We are not told what they talked about as they walked together. And probably for good reason. I doubt they said anything to each other, anything at all. Haven’t you ever had an experience of such awe, such mystery, that you were left speechless? Chances are, though, they were thinking the same thing as Mary… someone has come in the night and taken his body. Who? Why? What next?

Mary, as we know, is in such grief and shock that she mistakes Jesus to be the gardener, perhaps the very one who has invaded the tomb. “Sir, if you have carried him away, tell me where you have laid him, and I will take him away.”

If you are slow to believe, then you qualify as being in the company of those who were there first, and that’s not bad company to be in… as long as you don’t stay there, you see, because they didn’t… and neither should you.

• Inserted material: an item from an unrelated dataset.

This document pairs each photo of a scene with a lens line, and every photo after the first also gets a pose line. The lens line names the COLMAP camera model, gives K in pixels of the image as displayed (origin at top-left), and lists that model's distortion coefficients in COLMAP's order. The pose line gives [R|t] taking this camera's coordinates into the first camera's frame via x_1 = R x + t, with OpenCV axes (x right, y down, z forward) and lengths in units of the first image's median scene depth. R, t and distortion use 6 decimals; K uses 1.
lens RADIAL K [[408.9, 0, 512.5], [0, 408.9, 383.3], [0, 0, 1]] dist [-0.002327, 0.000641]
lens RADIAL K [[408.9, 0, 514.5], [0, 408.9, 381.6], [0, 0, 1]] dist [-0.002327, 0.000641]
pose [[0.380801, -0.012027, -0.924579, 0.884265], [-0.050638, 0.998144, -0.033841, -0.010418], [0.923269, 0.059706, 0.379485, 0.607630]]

And that leads to another question: Have you ever had the kind of experience that made the hair on the back of your neck stick straight out? Goose bumps, anyone, anyone? After Peter and the beloved disciple are gone back home, Mary, for the first time, ventures inside. She wants to see for herself. What she finds is decidedly not an empty tomb. There are two angels inside, “sitting where the body of Jesus had been lying, one at the head and the other at the feet. They said to her (in unison, perhaps?), “Woman, why are you weeping?” She said to them, “They have taken away my Lord, and I do not know where they have laid him.”

John, the writer of the fourth gospel, is very deliberate with his words.2 He tells us that when she had said this, “she turned around…” Picture it in your mind, if you will. She’s talking to two strangers (who knows right at that time if she perceives they are angels or thinks they are grave robbers?) and then she turns around… slowly, with the neck hairs sticking out and the goose bumps – the whole nine-yards of fear coursing through her veins – because she senses a presence, not in front of her but behind her. Strangers, dressed in white, are in front of her. They she can plainly see. Who knows who or what is behind her?

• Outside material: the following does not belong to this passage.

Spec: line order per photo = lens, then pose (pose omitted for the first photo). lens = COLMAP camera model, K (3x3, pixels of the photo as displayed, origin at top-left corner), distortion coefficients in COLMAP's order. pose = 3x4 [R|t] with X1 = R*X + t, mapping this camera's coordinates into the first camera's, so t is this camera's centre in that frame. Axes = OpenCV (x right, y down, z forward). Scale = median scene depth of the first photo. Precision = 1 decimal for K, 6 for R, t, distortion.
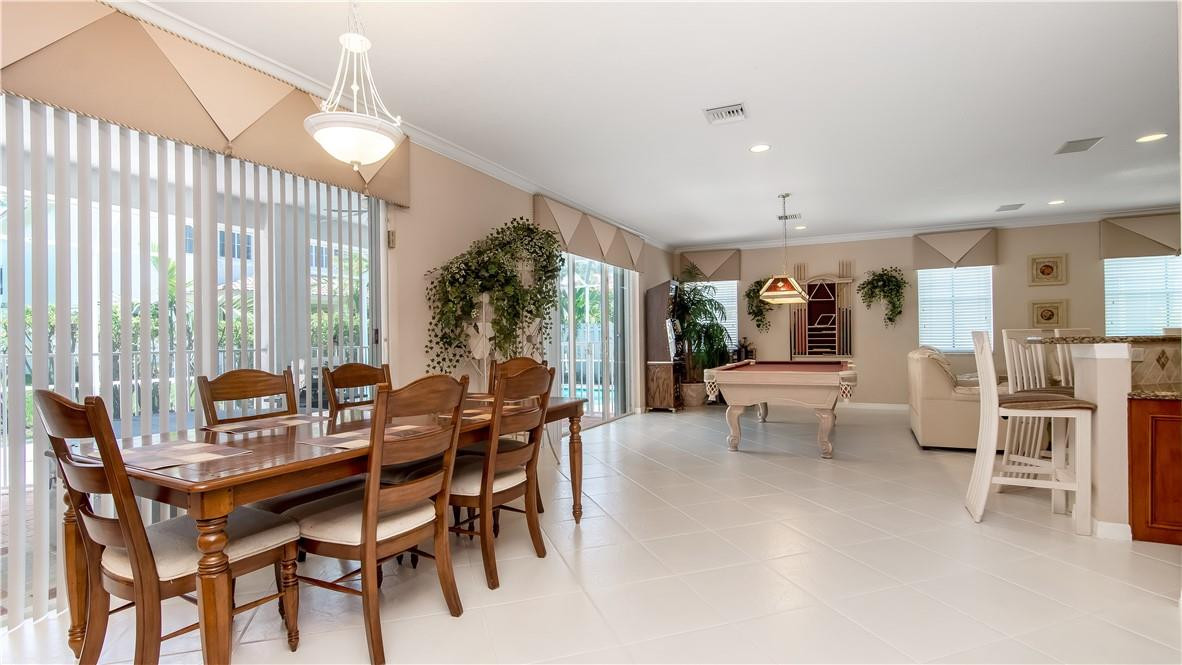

Think about it… we can deal with the unknown, perhaps, if it is in front of us. But when it sneaks up from behind, we are as helpless as we can be. It is the most vulnerable of places. So she turns… slowly… ever so slowly.

Who does she see? The gardener. At least that’s what she thinks until he calls her name, and then she knows, she knows. That’s her story, found in the twentieth chapter of John’s gospel, and Mary is planning on sticking to it. The question for us this morning is, will we?

You and I are here today because that tomb is empty. The one who is there no longer stands behind us but before us and calls each one of us by name. I would encourage you to turn, slowly and deliberately, to see the risen Christ before you. As you do so, consider one other thing…

The gospel of John is very, very clear about at least two things: that the God Jesus called Father made the world (that’s one) and loves it very much (that’s two).3 Enough so to go to the cross, enough so to show the grave is not the final word, enough so to call you by name, enough so to give you the promise of eternal life. And there is nothing empty about that.

Lord, we come to the empty tomb this morning. May the promise found in it fill our hearts to overflowing as we give you thanks for overcoming death. Through Christ our risen Lord we pray, Amen.

Notes 

1George Mason, “Now You See Him, Now You Do,” unpublished sermon, April 15, 2001.

2Ibid.

3Marilynne Robinson, “Living By the Word: Reflections on the Lectionary,” The Christian Century, April 4, 2012, p. 22.